Kazandığımız deneyim bize, yaklaşan mücadeleler için ön hazırlık yapma tecrübesi ve meşruiyeti veriyor, üstelik sadece PSA’da değil. Nasıl fabrika içindeki farklı birimlerin mücadeleci azınlığını koordine etttiysek, bunu dışarıda da yapabiliriz. Bunun yolu da son aylarda kendi patronlarına karşı ellerinden geldiğince mücadele edenlerin çabalarını olduğu gibi bundan sonrakilerin çabalarını da koordine etmeye çalışmaktır.
Güç dengesini değiştirecek ve patronları geri adım atmak zorunda bırakacak olan bir genel grev mucizeyle gelmeyecek. Böylesi bir genel grev, Aulnay’da olduğu gibi (sadece orada değil, farklı biçimlerde Sanofi, Candia, Arcelor, DMI, Freescale, Ford ve diğerlerinde de) mücadelenin ön saflarında olan işçilerin adım atmalarını gerektirmektedir.

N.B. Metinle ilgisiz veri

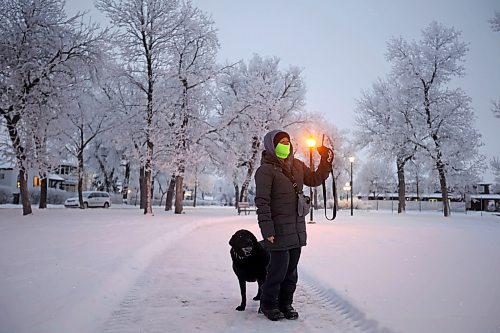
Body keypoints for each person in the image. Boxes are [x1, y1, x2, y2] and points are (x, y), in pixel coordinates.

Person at [254, 129, 333, 321]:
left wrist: (326, 161)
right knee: (277, 269)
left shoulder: (297, 165)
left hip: (297, 228)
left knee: (291, 271)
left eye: (288, 141)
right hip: (278, 229)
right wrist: (267, 229)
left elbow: (314, 179)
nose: (285, 145)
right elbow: (262, 202)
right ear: (271, 145)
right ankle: (268, 304)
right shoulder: (265, 170)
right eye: (281, 142)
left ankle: (285, 303)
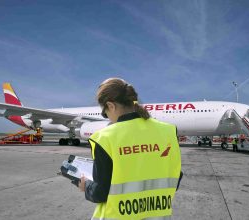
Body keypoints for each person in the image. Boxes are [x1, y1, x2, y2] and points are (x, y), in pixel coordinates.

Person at [76, 78, 183, 219]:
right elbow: (175, 177)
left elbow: (101, 193)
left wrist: (87, 187)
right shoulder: (168, 132)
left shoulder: (104, 138)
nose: (107, 117)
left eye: (105, 113)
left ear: (111, 106)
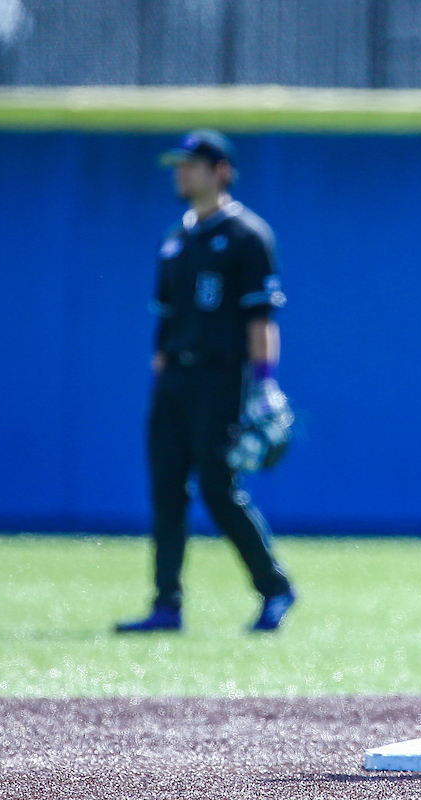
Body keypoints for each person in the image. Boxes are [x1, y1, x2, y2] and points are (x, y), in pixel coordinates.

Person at [115, 130, 296, 634]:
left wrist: (265, 384)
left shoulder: (247, 235)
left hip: (221, 377)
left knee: (219, 489)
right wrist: (159, 384)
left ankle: (275, 588)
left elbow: (260, 319)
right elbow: (165, 320)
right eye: (179, 165)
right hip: (175, 377)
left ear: (221, 171)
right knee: (166, 489)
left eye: (191, 165)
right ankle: (165, 605)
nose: (181, 173)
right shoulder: (175, 238)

Sıklıkla çok yerel kalan ve ulusal düzeyde haberdar olunmayan bu mücadelelerin koordinasyonu için, er geç yakınlaşmalarına, genişlemelerine ve nihayetinde genelleşmelerine olanak sağlayacak vasıtalar devreye sokmak –kendi patronlarıyla savaşan diğer işçilerle birlikte– zorundayız. Kısacası, bu, şu anda kendilerini yalıtılmış ve köşeye sıkışmış hissedenlere bir perspektif sunma sorunudur.

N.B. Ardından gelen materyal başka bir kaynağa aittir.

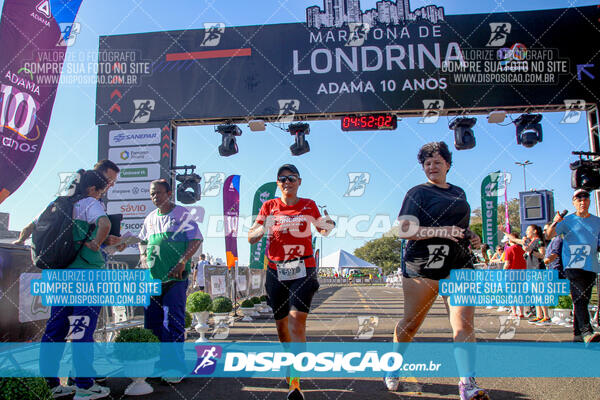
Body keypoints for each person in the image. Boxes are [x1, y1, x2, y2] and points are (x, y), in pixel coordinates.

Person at [390, 142, 488, 400]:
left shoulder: (459, 192)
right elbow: (404, 231)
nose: (432, 167)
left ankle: (468, 384)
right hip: (424, 265)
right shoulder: (417, 193)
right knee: (411, 324)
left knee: (464, 325)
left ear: (448, 164)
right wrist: (441, 231)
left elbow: (459, 228)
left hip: (459, 264)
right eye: (427, 163)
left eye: (437, 162)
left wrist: (472, 236)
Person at [248, 164, 335, 400]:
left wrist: (329, 223)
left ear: (299, 181)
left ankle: (295, 384)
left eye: (291, 178)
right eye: (282, 179)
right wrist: (262, 228)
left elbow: (324, 231)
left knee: (297, 323)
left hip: (303, 269)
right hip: (276, 271)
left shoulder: (308, 205)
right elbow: (250, 237)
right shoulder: (269, 206)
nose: (287, 182)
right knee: (281, 328)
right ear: (278, 184)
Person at [39, 170, 112, 399]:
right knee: (81, 329)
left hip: (60, 274)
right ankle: (84, 385)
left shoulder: (58, 203)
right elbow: (105, 223)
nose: (100, 196)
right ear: (92, 189)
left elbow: (30, 229)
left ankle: (50, 384)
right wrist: (95, 243)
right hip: (86, 275)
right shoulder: (90, 203)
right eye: (101, 192)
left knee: (55, 328)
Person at [138, 179, 202, 382]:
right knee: (153, 323)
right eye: (152, 194)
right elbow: (142, 241)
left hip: (175, 278)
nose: (155, 197)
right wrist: (143, 258)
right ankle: (158, 364)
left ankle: (175, 366)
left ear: (169, 193)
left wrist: (183, 262)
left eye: (158, 192)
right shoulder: (149, 218)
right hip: (153, 279)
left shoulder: (181, 213)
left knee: (172, 321)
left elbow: (196, 239)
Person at [13, 160, 121, 246]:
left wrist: (20, 241)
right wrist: (97, 243)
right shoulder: (91, 203)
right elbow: (104, 225)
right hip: (85, 264)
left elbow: (31, 225)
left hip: (61, 265)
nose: (111, 185)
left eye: (113, 182)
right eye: (109, 180)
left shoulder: (60, 202)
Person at [548, 189, 600, 343]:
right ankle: (586, 331)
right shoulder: (567, 220)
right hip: (574, 261)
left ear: (589, 201)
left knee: (584, 299)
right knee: (580, 298)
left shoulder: (597, 221)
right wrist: (556, 221)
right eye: (578, 200)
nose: (582, 202)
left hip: (591, 262)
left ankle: (578, 334)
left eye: (585, 199)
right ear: (573, 202)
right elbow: (549, 235)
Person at [504, 225, 550, 324]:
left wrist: (531, 251)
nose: (526, 232)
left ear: (534, 231)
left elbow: (542, 255)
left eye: (528, 230)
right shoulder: (529, 242)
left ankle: (546, 316)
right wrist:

Bu yüzden, aynı sorunlara sahip olanlarla, işten çıkarmalara karşı ister toplantılarla, legal eylemlerle, gösterilerle, iş bırakmalarla, ister az çok uzun grevlerle tepki gösterenlerle birlikte, mücadeleler ve seferberlikler için, adına ne derseniz deyin, bir komite kurmayı düşünmemiz gerekiyor. Zira sendika konfederasyonları tarafından terk edilen bu ülkenin işçilerinden beklentiler yüksektir.
Davayı ortaklaştırmalı ve bunu yapacak araçlarla donanmalıyız. Bu mümkün ve gereklidir. İşin bütün işçilere bölüştürülmesi ve işten atmaların yasaklanması ancak sınıfımızın bir kısmı bu mücadeleleri birbirine yakınlaştırma perspektifini vermek üzere koordine olursa mümkün olacaktır.